Media speculation as to how the New Yorker exposé will affect Moonves at the company is all bad for the corporate bigwig, who reportedly earned nearly $70 million last year in his role at the helm of CBS. Bloomberg asserted on July 27, “It’s hard to see how Moonves remains at the company,” positing that this clears the path for Redstone to get her merger. The Hollywood Reporter says that CBS’s stock dip on Friday ahead of the New Yorker publishing its story is investors “signaling how important Moonves is to the future of CBS, not to mention Viacom” (the implication being that CBS is worth less without Moonves), but that it also “indicates that Wall Street has doubts that Moonves can survive at CBS.”
Per a report from Deadline, the CBS board is expected to meet about the allegations against Moonves on Monday, July 30. He is anticipated to stay in his job while an independent investigation is conducted. In a statement released on Friday, July 27, CBS said, “All allegations of personal misconduct are to be taken seriously. The Independent Directors of CBS have committed to investigating claims that violate the Company's clear policies in that regard.” National Amusements has not released a statement, but Shari Redstone did through a spokesperson, and addressed rumors that she somehow orchestrated the reports. “The malicious insinuation that Ms. Redstone is somehow behind the allegations of inappropriate personal behavior by Mr. Moonves or today’s reports is false and self-serving,” spokeswoman Sara Evans said. “Ms. Redstone hopes that the investigation of these allegations is thorough, open, and transparent.”

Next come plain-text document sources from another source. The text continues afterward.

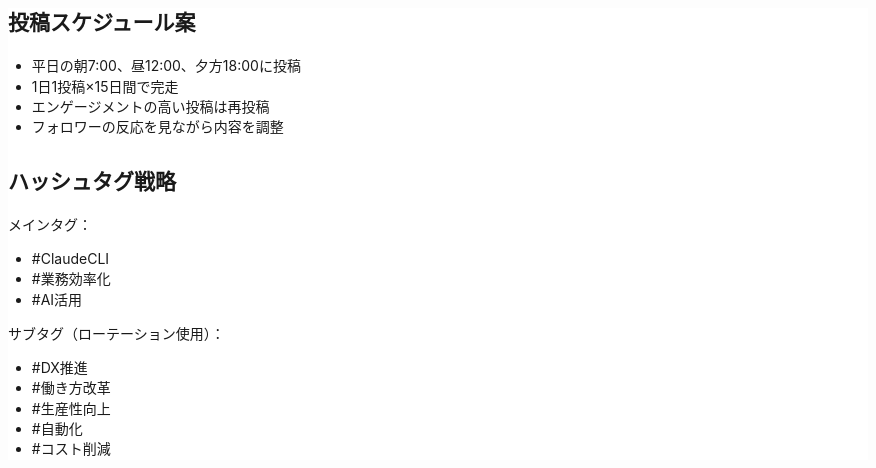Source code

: ## 投稿スケジュール案

- 平日の朝7:00、昼12:00、夕方18:00に投稿
- 1日1投稿×15日間で完走
- エンゲージメントの高い投稿は再投稿
- フォロワーの反応を見ながら内容を調整

## ハッシュタグ戦略

メインタグ：
- #ClaudeCLI
- #業務効率化
- #AI活用

サブタグ（ローテーション使用）：
- #DX推進
- #働き方改革
- #生産性向上
- #自動化
- #コスト削減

For the viewing public, who pay for the airwaves that broadcast networks like CBS air on, the ousting of Moonves could mean significant changes in the programming you watch. CBS has long been a target for a notable lack of diversity in its programming, with allegations that its diversity showcase is racist ending with the firing of its director. Some new blood in the company, under the direction a new vice chairman (or, with Moonves out of the picture, Redstone could finally take the chairman title) might be the solution to that very public problem. Farrow’s piece paints a picture of a company with top-down culture problems. The removal of Moonves and execution of Redstone’s vision could offer huge changes there as well.